SambaNova, azienda californiana specializzata in chip per l'inferenza dei modelli di intelligenza artificiale, ha raccolto un miliardo di dollari in un round di serie F che porta la sua valutazione a circa 11 miliardi. Il finanziamento, riportato da Crunchbase News, è tra i più grandi della settimana e conferma quanto i capitali continuino a riversarsi sull'infrastruttura che regge l'IA.
Chi è SambaNova e cosa farà con i soldi
SambaNova progetta hardware e sistemi per far girare i modelli linguistici in modo efficiente, puntando soprattutto sull'inferenza — la fase in cui un modello già addestrato risponde alle richieste degli utenti — dove propone i suoi acceleratori come alternativa alle GPU di Nvidia. È il segmento più promettente del mercato: mentre l'addestramento resta appannaggio di pochi, l'inferenza cresce con ogni nuova applicazione che integra l'IA, dai chatbot agli agenti. Il nuovo capitale servirà a espandere la produzione, ampliare l'offerta cloud e conquistare clienti enterprise che cercano di ridurre i costi di calcolo e la dipendenza da un unico fornitore.
La sfida al monopolio di Nvidia
Il round va letto in controluce rispetto al dominio di Nvidia, che controlla la stragrande maggioranza del mercato degli acceleratori. Diverse aziende — SambaNova, Cerebras, Groq, oltre ai chip proprietari sviluppati internamente da Google, Amazon e, di recente, Anthropic — provano a ritagliarsi uno spazio proprio sull'inferenza, dove contano latenza, consumi ed economicità più che la potenza bruta usata nell'addestramento. Gli investitori scommettono che, con l'esplosione degli agenti e delle applicazioni sempre attive, la domanda di inferenza a basso costo diventi enorme, aprendo il mercato a più di un vincitore.

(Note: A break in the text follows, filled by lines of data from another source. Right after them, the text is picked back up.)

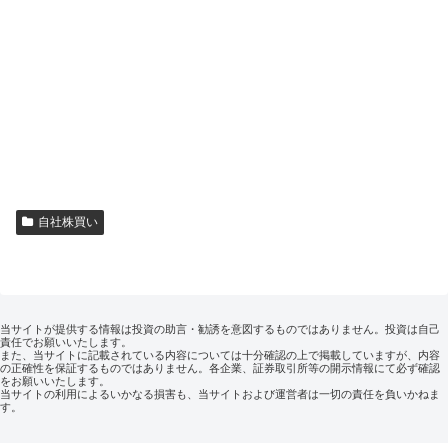
自社株買い
当サイトが提供する情報は投資の助言・勧誘を意図するものではありません。投資は自己
責任でお願いいたします。
また、当サイトに記載されている内容については十分確認の上で掲載していますが、内容
の正確性を保証するものではありません。各企業、証券取引所等の開示情報にて必ず確認
をお願いいたします。
当サイトの利用によるいかなる損害も、当サイトおよび運営者は一切の責任を負いかねま
す。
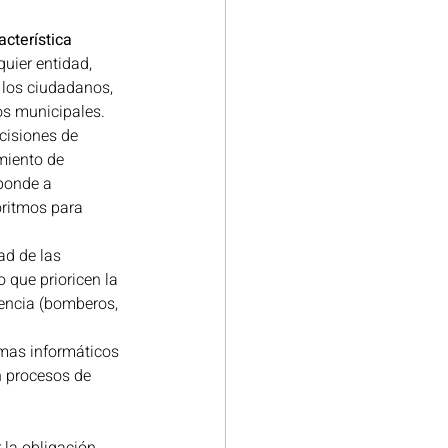
cterística 
quier entidad, 
 los ciudadanos, 
os municipales.
cisiones de 
miento de 
ponde a 
oritmos para 
ad de las 
 que prioricen la 
gencia (bomberos, 
emas informáticos 
n procesos de 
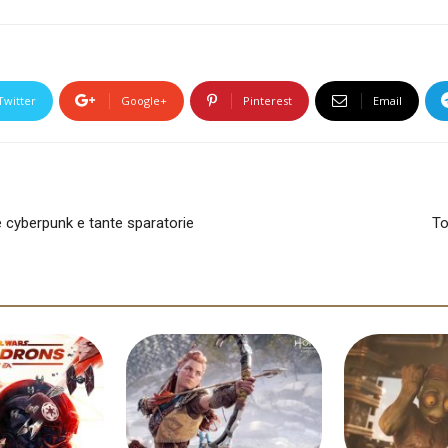
Twitter
Google+
Pinterest
Email
yberpunk e tante sparatorie
To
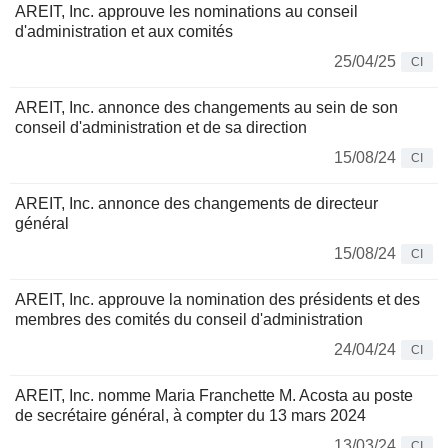
AREIT, Inc. approuve les nominations au conseil
d'administration et aux comités
25/04/25
CI
AREIT, Inc. annonce des changements au sein de son
conseil d'administration et de sa direction
15/08/24
CI
AREIT, Inc. annonce des changements de directeur
général
15/08/24
CI
AREIT, Inc. approuve la nomination des présidents et des
membres des comités du conseil d'administration
24/04/24
CI
AREIT, Inc. nomme Maria Franchette M. Acosta au poste
de secrétaire général, à compter du 13 mars 2024
13/03/24
CI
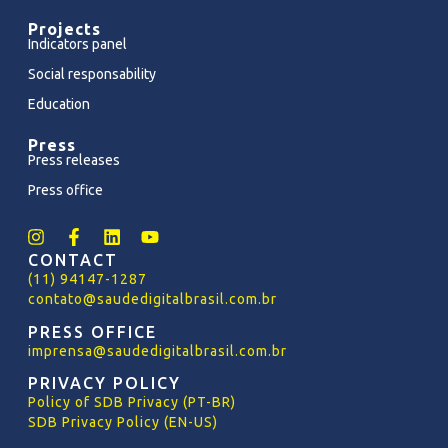
Projects
Indicators panel
Social responsability
Education
Press
Press releases
Press office
CONTACT
(11) 94147-1287
contato@saudedigitalbrasil.com.br
PRESS OFFICE
imprensa@saudedigitalbrasil.com.br
PRIVACY POLICY
Policy
of
SDB Privacy (PT-BR)
SDB Privacy Policy (EN-US)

Una settimana da record anche per la cybersicurezza
Il round di SambaNova non è un caso isolato. Secondo la classifica settimanale di Crunchbase, la stessa settimana ha visto un altro affare da oltre un miliardo di dollari nella cybersicurezza, con Keyfactor tra i protagonisti. Il tema comune è chiaro: gli investitori concentrano capitali enormi su poche aziende che presidiano infrastrutture strategiche — i chip che eseguono i modelli, i sistemi che proteggono i dati — piuttosto che su applicazioni di consumo dall'esito incerto.
Il 2026 degli investimenti: cifre mai viste
Il quadro d'insieme è quello di un'annata record. Sempre secondo Crunchbase, nel primo semestre del 2026 gli investimenti globali in startup hanno toccato circa 510 miliardi di dollari, trainati in larga parte dall'intelligenza artificiale, con il Nord America a fare la parte del leone. Pochi mega-round dominano le statistiche: una manciata di operazioni da diversi miliardi sposta gli aggregati più di centinaia di round minori, segno di un mercato che premia la scala e concentra le risorse.
Dove finiscono davvero i capitali
Il denaro segue tre filoni ben precisi: la potenza di calcolo (chip e data center), l'energia per alimentarla e gli strumenti per le aziende regolamentate — sanità, legale, sicurezza. È un'IA sempre più industriale e infrastrutturale, lontana dall'immagine del chatbot per il grande pubblico. Per l'ecosistema europeo, e per quello italiano in particolare, il rischio è di restare ai margini di questa concentrazione di capitale: senza fondi capaci di sostenere round da centinaia di milioni, le startup del continente faticano a competere sulla scala richiesta da chip ed energia, e finiscono spesso per essere acquisite o per spostare il baricentro oltreoceano. È una delle ragioni per cui, in parallelo, cresce l'attenzione dei governi europei verso strumenti pubblici dedicati all'IA.